Baroda Cricket Association
- Sport: Cricket
- Jurisdiction: Baroda, Gujarat, India
- Abbreviation: BCA
- Founded: 1937
- Affiliation: Board of Control for Cricket in India
- Headquarters: BCA House, Vadodara
- Location: Vadodara
- President: Pranav Amin
- Secretary: Ajit Lele

Official website
- cricketbaroda.com

= Baroda Cricket Association =

Governing body of cricket in Vadodara city of Gujarat state, India

Baroda Cricket Association is the governing body of the cricket activities in the Vadodara city of Gujarat state in India and the Baroda cricket team. It is affiliated to the Board of Control for Cricket in India.

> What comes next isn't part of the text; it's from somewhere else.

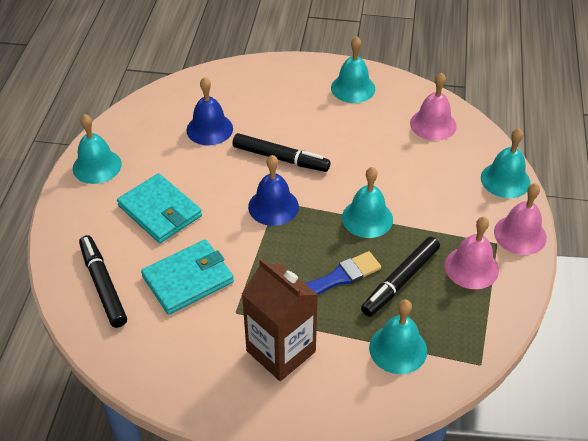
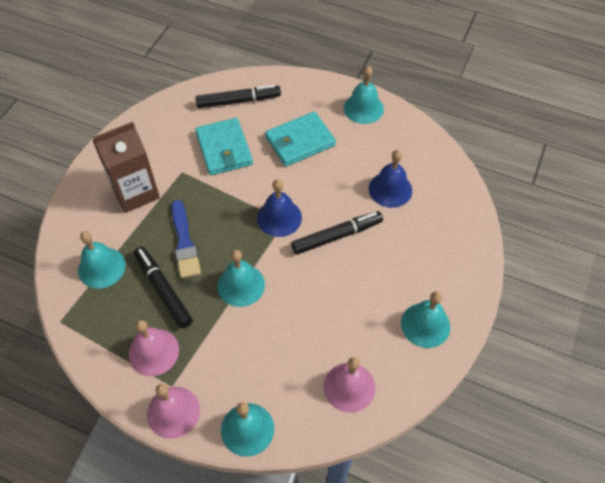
camera: 105 degrees right, 10 degrees up
black marker [232,133,330,172] -> black marker turned 150 degrees counterclockwise [291,211,383,254]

Many past and present India national cricket team players, such as Nayan Mongia, Zaheer Khan, Vaibhav Patel, Hardik Pandya, Krunal Pandya, Jitesh Sharma and Irfan Pathan played at some point.

==History==

Cricket was introduced to Vadodara city by Maharaja of Baroda Sayajirao Gaekwad in 1934 and Moti Bagh Stadium was the home of the Baroda cricket. Since then Baroda has emerged as Ranji Trophy Champions in the year 1942-43, 1946–47, 1949–50, 1957–58 and 2000-01.

Maharaja Fatehsinghrao Gaekwad was President of BCCI from 1963 to 1965 & had gone to England as a Manager of Indian Team in the year 1952 & later was sent to Pakistan as a Manager to create good-will between the two countries & played an important role in establishing good relations.

Baroda had produced many cricketers of international level in the past such as Vijay Hazare, Gogumal Kishenchand, Jayasinghrao Ghorpade, Deepak Shodhan & in the present generation Datta Gaekwad, Chandu Borde, Kiran More, Anshuman Gaekwad, Nayan Mongia, Jitendra Patel.

Currently, Irfan Pathan, Yusuf Pathan, and Zaheer Khan. There are also young players like Pinal Shah, Ajitesh Argal who are knocking the doors of International Cricket.

In January 2015, Memorandum of Understanding was signed between Government of Gujarat and Baroda Cricket Association for the stadium and will be located at Kotambi on the outskirts of Vadodara with the cost of Rs. 100 crores to develop 29 acres of land.

In January 2016, Memorandum of Understanding was signed between Reliance Industries Ltd and Baroda Cricket Association for leasing Reliance Stadium which will be renovated will have a capacity of 40,000 spectators as well as include facilities like floodlights, dressing room, swimming pool, gymnasium and other cricketing facilities. The ground will also be renamed after Dhirubhai Ambani as Dhirubhai Ambani Cricket Stadium.

==Tournament==

- Maharani Shantadevi Coca-Cola Cup Inter School Under-16s Tournament
- Capt Vijay Hazare Under-16 Three-Day Tournament
- Baroda Under-16 Invitation Tournament
- Jaisinghrao Surve Under-19 One-Day Tournament
- Late Mamasaheb Ghorpade Under-19 Three-Day Tournament
- HH Maharaja Fatehsinghrao Gaekwad Two Day Tournament
- HD Zaveri Three Day Premier League
- Late Jaywant Lele Under-19 one-day all India Invitation Tournament

==Home ground==

- Moti Bagh Stadium - Hosted three ODIs and now mostly used for Ranji Trophy matches
- Reliance Stadium - Hosted 10 ODIs since 1994 to 2010
- Baroda Cricket Association Stadium - Used since 2024. Hosted 01 Mens' ODI on 11 January 2026.